Several police officers who had answered a robbery in progress call at the Mykawa EZ pawnshop that morning also testified at trial. Officer Marin testified that after he received the initial call, he was informed a red Expedition SUV fled the scene. Officer Marin was then redirected to an address on Kingsbury Street. As he approached Kingsbury Street, he saw a red Expedition turn onto Kingsbury and pull into a driveway at 5234 Kingsbury. He saw Appellant and a woman exit the SUV quickly. When they saw police, they ran away—the woman ran into the house, and Appellant ran around the house, jumping over the rear fence. Officer Marin tried to cut Appellant off, but other police officers who had arrived at the scene caught Appellant and placed him in the back of a police car. Police officers also detained the two gunmen and the woman.

Officer Marin looked inside the red SUV parked in the driveway. He saw clothes and a black trash bag on the backseat as well as weapons and money on the

3 rear floor board. He retrieved the keys and unlocked the SUV. Officer Marin and other officers searched the car and recovered clothing, two loaded weapons, money, and the stolen jewelry from the EZ Pawn pawnshop. After Appellant was arrested, he admitted in a video-recorded interview to knowing about the planned robbery of the EZ Pawn pawnshop and that he waited at the scene to drive the gunmen away. DNA linked Appellant and the two gunmen to clothing items recovered in the SUV.

The jury convicted Appellant of aggravated robbery with a deadly weapon, and the trial court sentenced him to 28 years’ confinement. Appellant filed a timely appeal.

ANALYSIS

I. Motion to Suppress

Appellant argues in his first issue that the trial court abused its discretion by admitting the evidence seized from his SUV after overruling his motion to suppress. Appellant contends (1) “[t]he automobile exception to the Fourth Amendment does not permit a police officer, uninvited and without a warrant, to enter the curtilage of a home in order to search a vehicle parked therein”; and (2) “the exigent circumstances exception to the warrant requirement do[es] not permit the warrantless search of a locked vehicle parked on the curtilage of a home where there is no imminent risk of death or serious injury, or danger that evidence will be immediately destroyed, or that a suspect will escape.”

A. Standard of Review

We review a trial court’s ruling on a motion to suppress evidence under a bifurcated standard of review. State v. Ruiz, 577 S.W.3d 543, 545 (Tex. Crim. App. 2019); Vasquez v. State, 324 S.W.3d 912, 918 (Tex. App.—Houston [14th

4 Dist.] 2010, pet ref’d). We afford almost total deference to a trial court’s determination of historical facts. Ruiz, 577 S.W.3d at 545. In a suppression hearing, the trial court is the sole trier of fact and judge of the credibility of the witnesses and the weight to be given their testimony. Valtierra v. State, 310 S.W.3d 442, 447 (Tex. Crim. App. 2010); Aviles-Barroso v.
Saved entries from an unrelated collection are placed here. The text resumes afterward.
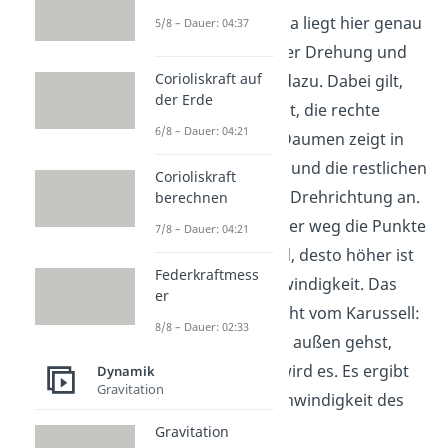
vorstellen: Omega liegt hier genau
5/8 – Dauer: 04:37
im Mittelpunkt der Drehung und
Corioliskraft auf
steht senkrecht dazu. Dabei gilt,
der Erde
wie beim Moment, die rechte
6/8 – Dauer: 04:21
Handregel: Der Daumen zeigt in
Richtung Omega und die restlichen
Corioliskraft
Finger geben die Drehrichtung an.
berechnen
Das heißt: je weiter weg die Punkte
7/8 – Dauer: 04:21
voneinander sind, desto höher ist
Federkraftmess
die Relativgeschwindigkeit. Das
er
kennst du vielleicht vom Karussell:
8/8 – Dauer: 02:33
Je weiter du nach außen gehst,
desto schneller wird es. Es ergibt
Dynamik
Gravitation
sich für die Geschwindigkeit des
Punktes A:
Gravitation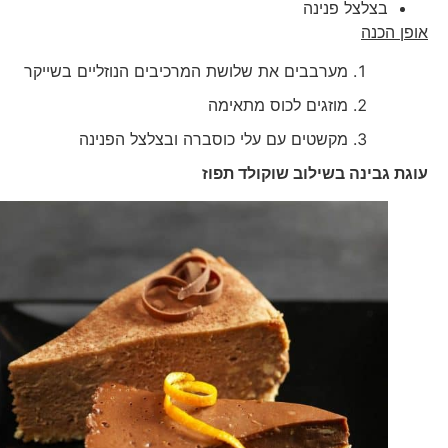
בצלצל פנינה
אופן הכנה
מערבבים את שלושת המרכיבים הנוזליים בשייקר
מוזגים לכוס מתאימה
מקשטים עם עלי כוסברה ובצלצל הפנינה
עוג
ת גבינה בשילוב שוקולד תפוז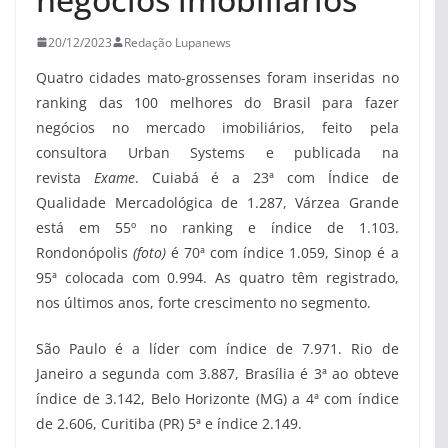
20/12/2023
Redação Lupanews
Quatro cidades mato-grossenses foram inseridas no
ranking das 100 melhores do Brasil para fazer
negócios no mercado imobiliários, feito pela
consultora Urban Systems e publicada na
revista
Exame
. Cuiabá é a 23ª com Índice de
Qualidade Mercadológica de 1.287, Várzea Grande
está em 55º no ranking e índice de 1.103.
Rondonópolis
(foto)
é 70ª com índice 1.059, Sinop é a
95ª colocada com 0.994. As quatro têm registrado,
nos últimos anos, forte crescimento no segmento.
São Paulo é a líder com índice de 7.971. Rio de
Janeiro a segunda com 3.887, Brasília é 3ª ao obteve
índice de 3.142, Belo Horizonte (MG) a 4ª com índice
de 2.606, Curitiba (PR) 5ª e índice 2.149.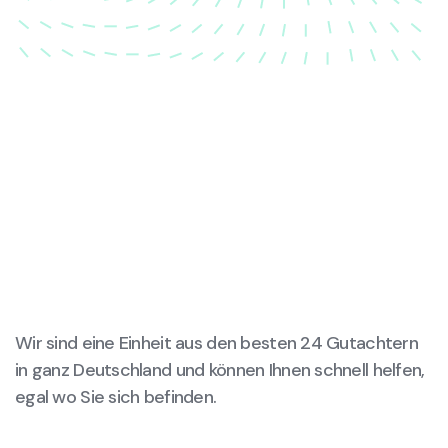
Wir sind eine Einheit aus den besten 24 Gutachtern
in ganz Deutschland und können Ihnen schnell helfen,
egal wo Sie sich befinden.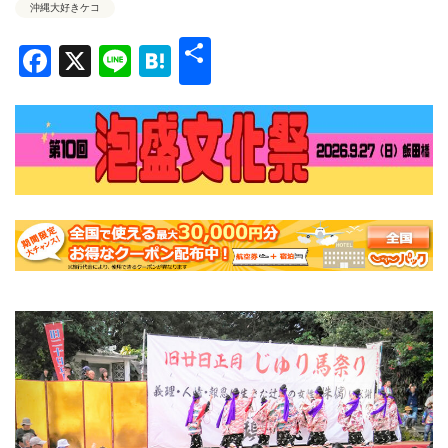
沖縄大好きケコ
共
Facebook
X
Line
Hatena
有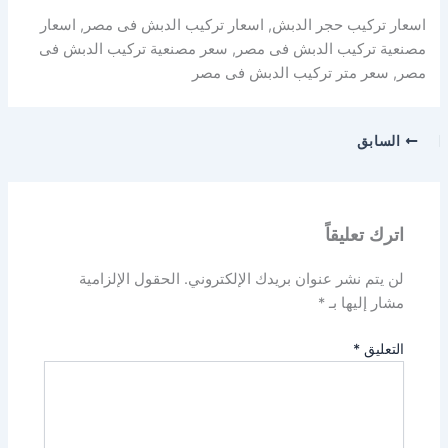
اسعار تركيب حجر الدبش, اسعار تركيب الدبش فى مصر, اسعار
مصنعية تركيب الدبش فى مصر, سعر مصنعية تركيب الدبش فى
مصر, سعر متر تركيب الدبش فى مصر
السابق
اترك تعليقاً
لن يتم نشر عنوان بريدك الإلكتروني.
الحقول الإلزامية
مشار إليها بـ
*
التعليق
*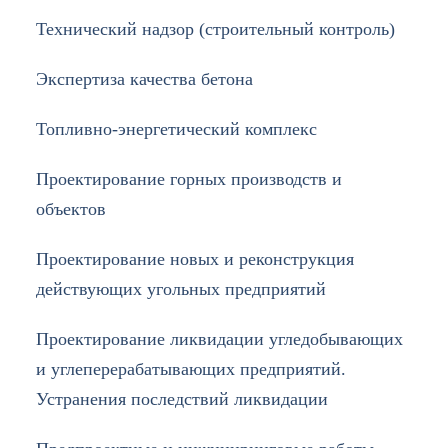
Технический надзор (строительный контроль)
Экспертиза качества бетона
Топливно-энергетический комплекс
Проектирование горных производств и
объектов
Проектирование новых и реконструкция
действующих угольных предприятий
Проектирование ликвидации угледобывающих
и углеперерабатывающих предприятий.
Устранения последствий ликвидации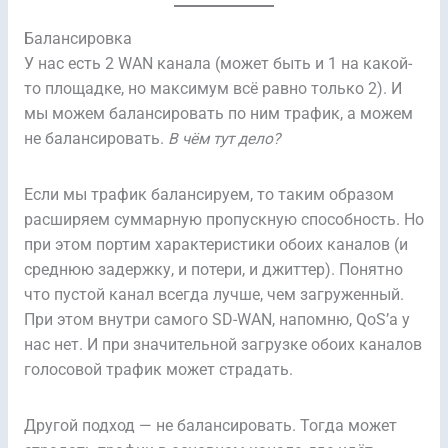
Балансировка
У нас есть 2 WAN канала (может быть и 1 на какой-
то площадке, но максимум всё равно только 2). И
мы можем балансировать по ним трафик, а можем
не балансировать.
В чём тут дело?
Если мы трафик балансируем, то таким образом
расширяем суммарную пропускную способность. Но
при этом портим характеристики обоих каналов (и
среднюю задержку, и потери, и джиттер). Понятно
что пустой канал всегда лучше, чем загруженный.
При этом внутри самого SD-WAN, напомню, QoS’а у
нас нет. И при значительной загрузке обоих каналов
голосовой трафик может страдать.
Другой подход — не балансировать. Тогда может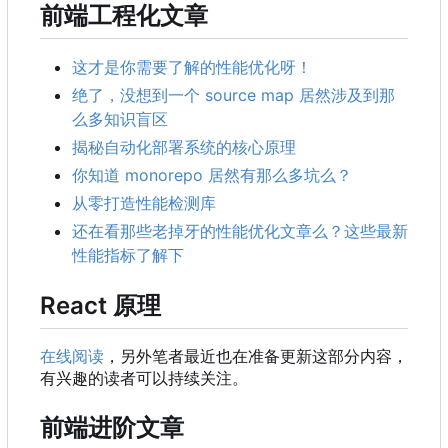
前端工程化文章
这才是你需要了解的性能优化呀！
绝了，没想到一个 source map 居然涉及到那
么多知识盲区
揭秘自动化部署系统的核心原理
你知道 monorepo 居然有那么多坑么？
从零打造性能检测库
还在看那些老掉牙的性能优化文章么？这些最新
性能指标了解下
React 原理
在线阅读
，另外笔者最近也在准备更新这部分内容，
有兴趣的读者可以持续关注。
前端进阶文章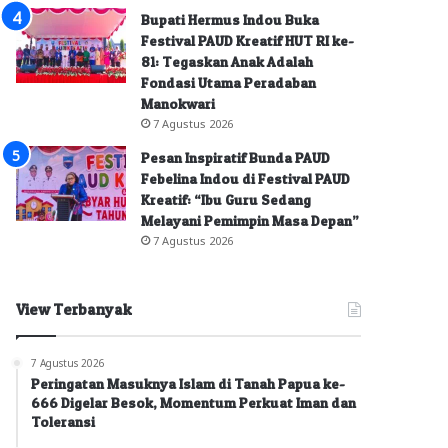
Bupati Hermus Indou Buka
Festival PAUD Kreatif HUT RI ke-
81: Tegaskan Anak Adalah
Fondasi Utama Peradaban
Manokwari
7 Agustus 2026
Pesan Inspiratif Bunda PAUD
Febelina Indou di Festival PAUD
Kreatif: “Ibu Guru Sedang
Melayani Pemimpin Masa Depan”
7 Agustus 2026
View Terbanyak
7 Agustus 2026
Peringatan Masuknya Islam di Tanah Papua ke-
666 Digelar Besok, Momentum Perkuat Iman dan
Toleransi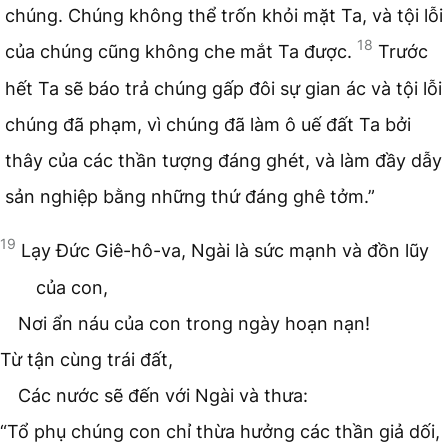
chúng. Chúng không thể trốn khỏi mặt Ta, và tội lỗi
18
của chúng cũng không che mắt Ta được.
Trước
hết Ta sẽ báo trả chúng gấp đôi sự gian ác và tội lỗi
chúng đã phạm, vì chúng đã làm ô uế đất Ta bởi
thây của các thần tượng đáng ghét, và làm đầy dẫy
sản nghiệp bằng những thứ đáng ghê tởm.”
19
Lạy Đức Giê-hô-va, Ngài là sức mạnh và đồn lũy
của con,
Nơi ẩn náu của con trong ngày hoạn nạn!
Từ tận cùng trái đất,
Các nước sẽ đến với Ngài và thưa:
“Tổ phụ chúng con chỉ thừa hưởng các thần giả dối,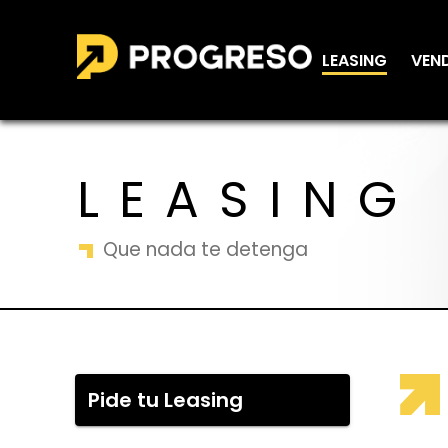
LEASING
VEN
LEASING
Que nada te detenga
Pide tu Leasing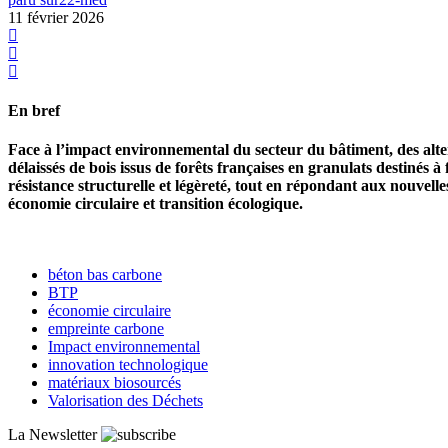
11 février 2026
En bref
Face à l’impact environnemental du secteur du bâtiment, des alte
délaissés de bois issus de forêts françaises en granulats destiné
résistance structurelle et légèreté, tout en répondant aux nouvel
économie circulaire et transition écologique.
béton bas carbone
BTP
économie circulaire
empreinte carbone
Impact environnemental
innovation technologique
matériaux biosourcés
Valorisation des Déchets
La Newsletter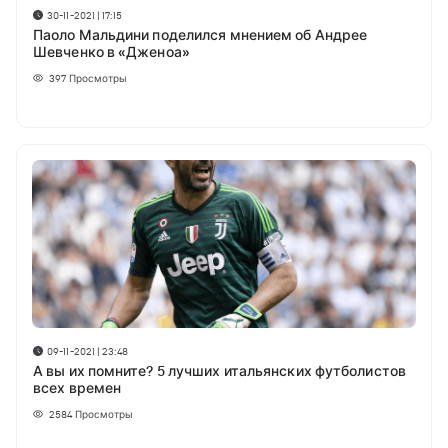
30-11-2021 | 17:15
Паоло Мальдини поделился мнением об Андрее
Шевченко в «Дженоа»
397
Просмотры
09-11-2021 | 23:48
А вы их помните? 5 лучших итальянских футболистов
всех времен
2584
Просмотры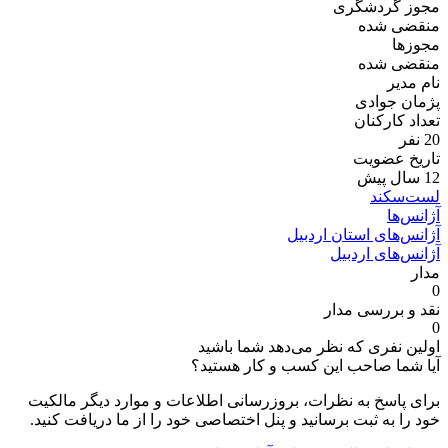
مجوز گردشگری
منقضی شده
مجوز‌ها
منقضی شده
نام مدیر
پژمان جوادی
تعداد کارکنان
20 نفر
تاریخ عضویت
12 سال پیش
لست‌سکند
آژانس‌ها
آژانس‌های استان اردبیل
آژانس‌های اردبیل
مدار
0
نقد و بررسی مدار
0
اولین نفری که نظر می‌دهد شما باشید
آیا شما صاحب این کسب و کار هستید؟
برای پاسخ به نظرات، بروزرسانی اطلاعات و موارد دیگر مالکیت
خود را به ثبت برسانید و پنل اختصاصی خود را از ما دریافت کنید.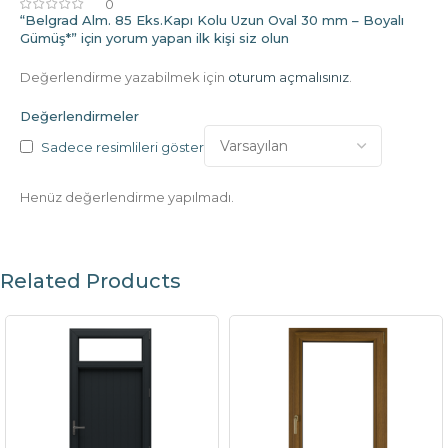
0
“Belgrad Alm. 85 Eks.Kapı Kolu Uzun Oval 30 mm – Boyalı
Gümüş*” için yorum yapan ilk kişi siz olun
Değerlendirme yazabilmek için
oturum açmalısınız
.
Değerlendirmeler
Sadece resimlileri göster
Henüz değerlendirme yapılmadı.
Related Products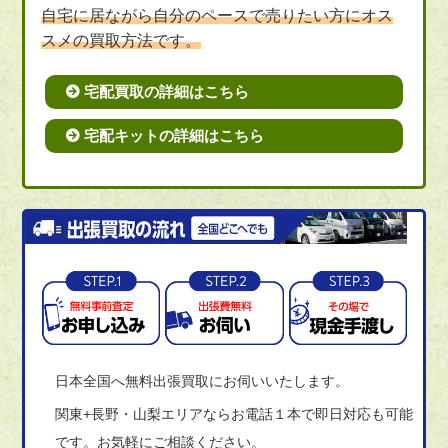
自宅に居ながら自分のペースで売りたい方にオス
スメの買取方法です。
宅配買取の詳細はこちら
宅配キットの詳細はこちら
日本全国へ無料出張買取にお伺いいたします。
関東+長野・山梨エリアならお電話１本で即日対応も可能
です。お気軽にご相談ください。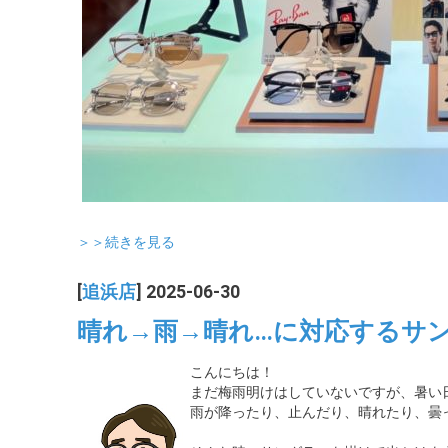
＞＞続きを見る
[
追浜店
] 2025-06-30
晴れ→雨→晴れ…に対応するサ
こんにちは！
まだ梅雨明けはしていないですが、暑い
雨が降ったり、止んだり、晴れたり、曇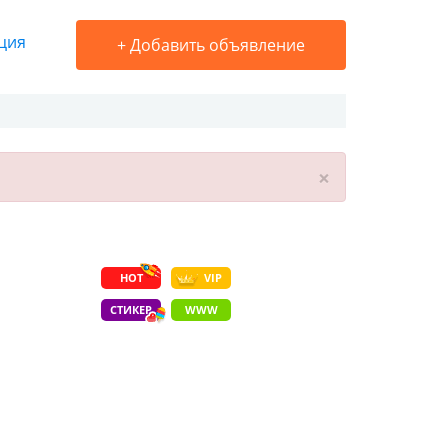
ция
+
Добавить объявление
×
HOT
VIP
СТИКЕР
WWW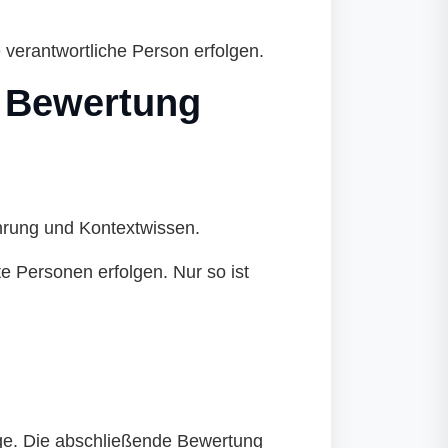
verantwortliche Person erfolgen.
e Bewertung
ahrung und Kontextwissen.
e Personen erfolgen. Nur so ist
läge. Die abschließende Bewertung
State, 477 S.W.3d 363, 380 (Tex. App.—Houston [14th Dist.] 2015, pet. ref’d). The trial court is entitled to believe or disbelieve all or part of a witness’s testimony, even if that testimony is uncontroverted, because the trial court has the opportunity to observe the witness’s demeanor and appearance. Valtierra, 310 S.W.3d at 447; Aviles- Barroso, 477 S.W.3d at 380.

If the trial court makes express findings of fact, we view the evidence in the light most favorable to its ruling and determine whether the evidence supports those factual findings. Valtierra, 310 S.W.3d at 447; State v. Smith, 335 S.W.3d 706, 714 (Tex. App.—Houston [14th Dist.] 2011, pet. ref’d).